Months after local videographer and blogger Josh Wolf was released from federal prison — where his seven-month stay was the longest in history for an American journalist for refusing to turn over unpublished materials to criminal prosecutors — the San Francisco Police Commission finally has decided to analyze the incident. That inquiry comes just as Wolf embarks on a campaign for mayor, which he hopes will create a dialogue about the lack of police accountability and the overzealous federal intrusions that marked his story.

Wolf, 24, told the Guardian that he's still baffled by what transpired after he filmed the July 8, 2005, anti-G8 protest, which involved a heavy anarchist turnout, "got rowdier than local officials would have liked," and left a San Francisco police officer with a fractured skull — an incident that Wolf calls "unfortunate" but of which he claims to have absolutely no knowledge

"I've read the evidence that was presented in my case, but to this day no one has pointed out anything that constitutes terrorism," Wolf said.

The day after the protest, Wolf was contacted at his home by members of the FBI and the Joint Terrorism Task Force, along with two San Francisco Police Department officers. The four agents who showed up Wolf's door, one of them dressed in a Hawaiian shirt and shorts, demanded that he hand over all his video outtakes after local and national TV stations aired edited footage that Wolf posted on his blog. The aired film included scenes of anarchists setting off firecrackers, turning over newspaper racks, and spray-painting a Pacific Gas and Electric Co. office. It also showed an SFPD officer holding local resident Gabe Meyers in a choke hold while another agent waved his weapon at the crowd and shouted, "Leave or you're going to get blasted. I'm a fed, motherfucker."

"If any time the SFPD decides it doesn't want to deal with some local issue, does it have the autonomy to contact the feds, and if so, doesn't that jeopardize all the laws that the voters of San Francisco have passed?" Wolf asked July 11 as the Police Commission discussed a resolution supporting the First Amendment rights of the "new media," which is how Web-based disseminators of news, such as Wolf, are being described.

Earlier this year, police commissioner David Campos tried to pass a resolution in support of the then-jailed Wolf, but the proposal got no traction until Theresa Sparks was elected as president in May.
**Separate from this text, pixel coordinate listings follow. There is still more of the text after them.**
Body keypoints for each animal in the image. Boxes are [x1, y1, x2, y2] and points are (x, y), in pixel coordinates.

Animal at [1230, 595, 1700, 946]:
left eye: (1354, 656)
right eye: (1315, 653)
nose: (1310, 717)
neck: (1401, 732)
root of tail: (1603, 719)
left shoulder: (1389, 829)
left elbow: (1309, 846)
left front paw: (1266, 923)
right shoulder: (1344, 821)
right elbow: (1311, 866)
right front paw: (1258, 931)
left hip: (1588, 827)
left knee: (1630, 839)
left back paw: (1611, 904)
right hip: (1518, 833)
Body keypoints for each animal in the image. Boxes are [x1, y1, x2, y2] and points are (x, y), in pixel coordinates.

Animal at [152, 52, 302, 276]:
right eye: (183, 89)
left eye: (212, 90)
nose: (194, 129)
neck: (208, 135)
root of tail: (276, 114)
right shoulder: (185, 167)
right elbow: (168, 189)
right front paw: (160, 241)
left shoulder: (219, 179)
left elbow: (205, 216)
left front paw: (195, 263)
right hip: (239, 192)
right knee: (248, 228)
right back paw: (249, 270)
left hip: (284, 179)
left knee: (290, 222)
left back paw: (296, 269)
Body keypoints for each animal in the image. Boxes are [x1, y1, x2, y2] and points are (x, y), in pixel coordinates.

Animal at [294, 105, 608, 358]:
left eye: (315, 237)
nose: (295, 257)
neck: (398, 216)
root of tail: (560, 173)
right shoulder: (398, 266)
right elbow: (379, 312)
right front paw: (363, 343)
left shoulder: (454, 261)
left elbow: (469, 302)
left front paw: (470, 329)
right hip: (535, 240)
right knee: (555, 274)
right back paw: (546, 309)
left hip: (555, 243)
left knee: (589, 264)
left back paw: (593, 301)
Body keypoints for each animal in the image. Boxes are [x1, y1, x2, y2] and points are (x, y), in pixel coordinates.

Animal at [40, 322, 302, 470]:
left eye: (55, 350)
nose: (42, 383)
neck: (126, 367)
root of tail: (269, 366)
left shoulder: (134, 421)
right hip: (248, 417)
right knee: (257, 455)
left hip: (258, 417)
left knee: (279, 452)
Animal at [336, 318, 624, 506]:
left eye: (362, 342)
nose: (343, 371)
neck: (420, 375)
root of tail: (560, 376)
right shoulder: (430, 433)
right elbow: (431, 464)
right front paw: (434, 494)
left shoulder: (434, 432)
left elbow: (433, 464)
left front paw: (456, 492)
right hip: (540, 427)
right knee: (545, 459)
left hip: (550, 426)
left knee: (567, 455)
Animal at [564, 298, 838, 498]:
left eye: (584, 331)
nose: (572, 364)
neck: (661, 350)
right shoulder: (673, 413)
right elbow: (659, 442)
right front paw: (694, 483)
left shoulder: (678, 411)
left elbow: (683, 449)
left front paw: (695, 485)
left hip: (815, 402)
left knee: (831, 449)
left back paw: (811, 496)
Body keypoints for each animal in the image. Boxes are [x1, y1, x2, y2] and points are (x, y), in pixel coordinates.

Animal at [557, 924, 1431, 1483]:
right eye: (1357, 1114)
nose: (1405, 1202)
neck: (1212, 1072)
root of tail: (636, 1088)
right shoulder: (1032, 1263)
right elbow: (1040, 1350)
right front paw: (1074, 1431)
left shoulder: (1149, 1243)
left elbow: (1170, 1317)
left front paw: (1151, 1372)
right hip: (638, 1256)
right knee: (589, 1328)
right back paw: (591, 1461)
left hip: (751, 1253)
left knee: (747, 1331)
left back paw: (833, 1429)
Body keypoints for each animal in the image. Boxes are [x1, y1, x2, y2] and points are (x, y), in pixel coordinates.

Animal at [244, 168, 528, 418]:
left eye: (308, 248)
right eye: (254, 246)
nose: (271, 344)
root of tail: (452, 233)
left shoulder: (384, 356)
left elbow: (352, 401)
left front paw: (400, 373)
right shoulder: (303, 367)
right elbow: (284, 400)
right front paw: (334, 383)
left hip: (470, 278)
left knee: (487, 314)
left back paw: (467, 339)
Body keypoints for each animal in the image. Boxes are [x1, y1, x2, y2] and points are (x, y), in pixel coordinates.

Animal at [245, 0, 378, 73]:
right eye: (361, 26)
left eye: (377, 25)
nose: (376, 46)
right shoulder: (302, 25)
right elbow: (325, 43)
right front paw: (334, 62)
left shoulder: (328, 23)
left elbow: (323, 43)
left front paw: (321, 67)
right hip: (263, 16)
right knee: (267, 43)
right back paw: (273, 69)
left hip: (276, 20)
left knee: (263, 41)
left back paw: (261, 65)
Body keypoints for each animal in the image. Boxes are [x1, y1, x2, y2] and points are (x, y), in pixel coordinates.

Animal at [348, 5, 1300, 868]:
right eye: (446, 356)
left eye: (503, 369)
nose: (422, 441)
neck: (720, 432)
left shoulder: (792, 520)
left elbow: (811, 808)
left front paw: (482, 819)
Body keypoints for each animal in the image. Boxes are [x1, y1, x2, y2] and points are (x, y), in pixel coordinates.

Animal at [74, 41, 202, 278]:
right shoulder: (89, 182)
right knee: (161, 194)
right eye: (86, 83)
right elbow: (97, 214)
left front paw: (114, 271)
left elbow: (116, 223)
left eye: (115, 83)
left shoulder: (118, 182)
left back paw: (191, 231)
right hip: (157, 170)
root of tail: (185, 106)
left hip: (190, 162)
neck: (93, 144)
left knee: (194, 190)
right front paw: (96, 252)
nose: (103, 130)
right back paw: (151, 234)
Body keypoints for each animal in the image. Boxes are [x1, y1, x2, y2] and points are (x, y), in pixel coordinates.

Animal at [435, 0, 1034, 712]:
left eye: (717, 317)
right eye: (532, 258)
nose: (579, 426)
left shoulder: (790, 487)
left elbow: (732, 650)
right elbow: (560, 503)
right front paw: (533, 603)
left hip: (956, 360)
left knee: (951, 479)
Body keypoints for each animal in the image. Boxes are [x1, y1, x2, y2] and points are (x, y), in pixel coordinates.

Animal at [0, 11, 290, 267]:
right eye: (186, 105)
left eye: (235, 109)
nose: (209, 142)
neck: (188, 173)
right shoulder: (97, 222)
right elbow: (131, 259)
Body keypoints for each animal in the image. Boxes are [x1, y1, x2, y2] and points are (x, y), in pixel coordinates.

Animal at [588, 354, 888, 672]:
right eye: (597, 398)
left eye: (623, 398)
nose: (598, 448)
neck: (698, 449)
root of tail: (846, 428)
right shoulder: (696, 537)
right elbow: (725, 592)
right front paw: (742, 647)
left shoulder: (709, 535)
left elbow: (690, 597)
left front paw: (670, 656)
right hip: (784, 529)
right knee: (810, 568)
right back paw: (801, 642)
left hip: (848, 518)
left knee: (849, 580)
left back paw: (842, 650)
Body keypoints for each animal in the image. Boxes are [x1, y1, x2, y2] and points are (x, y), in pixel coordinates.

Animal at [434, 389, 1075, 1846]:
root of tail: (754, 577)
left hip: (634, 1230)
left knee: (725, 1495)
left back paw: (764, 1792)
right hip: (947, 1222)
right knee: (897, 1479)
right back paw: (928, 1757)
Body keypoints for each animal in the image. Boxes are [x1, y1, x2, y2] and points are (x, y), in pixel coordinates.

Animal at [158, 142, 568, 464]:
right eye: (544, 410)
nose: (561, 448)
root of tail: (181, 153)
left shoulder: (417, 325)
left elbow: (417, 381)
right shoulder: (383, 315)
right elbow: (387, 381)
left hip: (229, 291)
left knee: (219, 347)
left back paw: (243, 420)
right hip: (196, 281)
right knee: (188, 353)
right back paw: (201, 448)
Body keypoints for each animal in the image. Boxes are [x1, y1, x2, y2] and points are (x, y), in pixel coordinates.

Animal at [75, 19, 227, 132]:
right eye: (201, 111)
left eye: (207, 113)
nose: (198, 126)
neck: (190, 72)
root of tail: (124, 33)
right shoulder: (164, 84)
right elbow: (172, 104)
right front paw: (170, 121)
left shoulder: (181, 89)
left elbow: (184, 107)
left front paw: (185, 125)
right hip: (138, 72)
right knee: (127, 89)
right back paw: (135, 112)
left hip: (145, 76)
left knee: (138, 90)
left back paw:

By then Wolf had been free from jail for a month, leading Campos and Sparks to shift their focus toward investigating exactly why Wolf's case got federalized in the first place as well as the implications for other groups that are protected locally but at risk federally.

As Campos told the commission, "A lot of people in San Francisco have been talking about how we as a department interact with the feds, to the extent that it has an impact on medical cannabis providers and immigrants and on First Amendment rights, as in the case of Josh Wolf."

Under state law, reporters' sources and their work products are protected. A recent case involving Apple suggests that the law also extends to bloggers and independent reporters. But under federal law, reporters have no such protections, which is why former New York Times journalist Judith Miller was jailed in the Valerie Plame–CIA investigation and San Francisco Chronicle reporters Lance Williams and Mark Fainaru-Wada faced potential jail time in the BALCO affair, as did freelancer Sara Olsen in the court-martial of Army Lt. Ehren Watada.

But while these journalists refused to comply with subpoenas that were clearly related to federal matters, there was no such obvious connection in Wolf's case.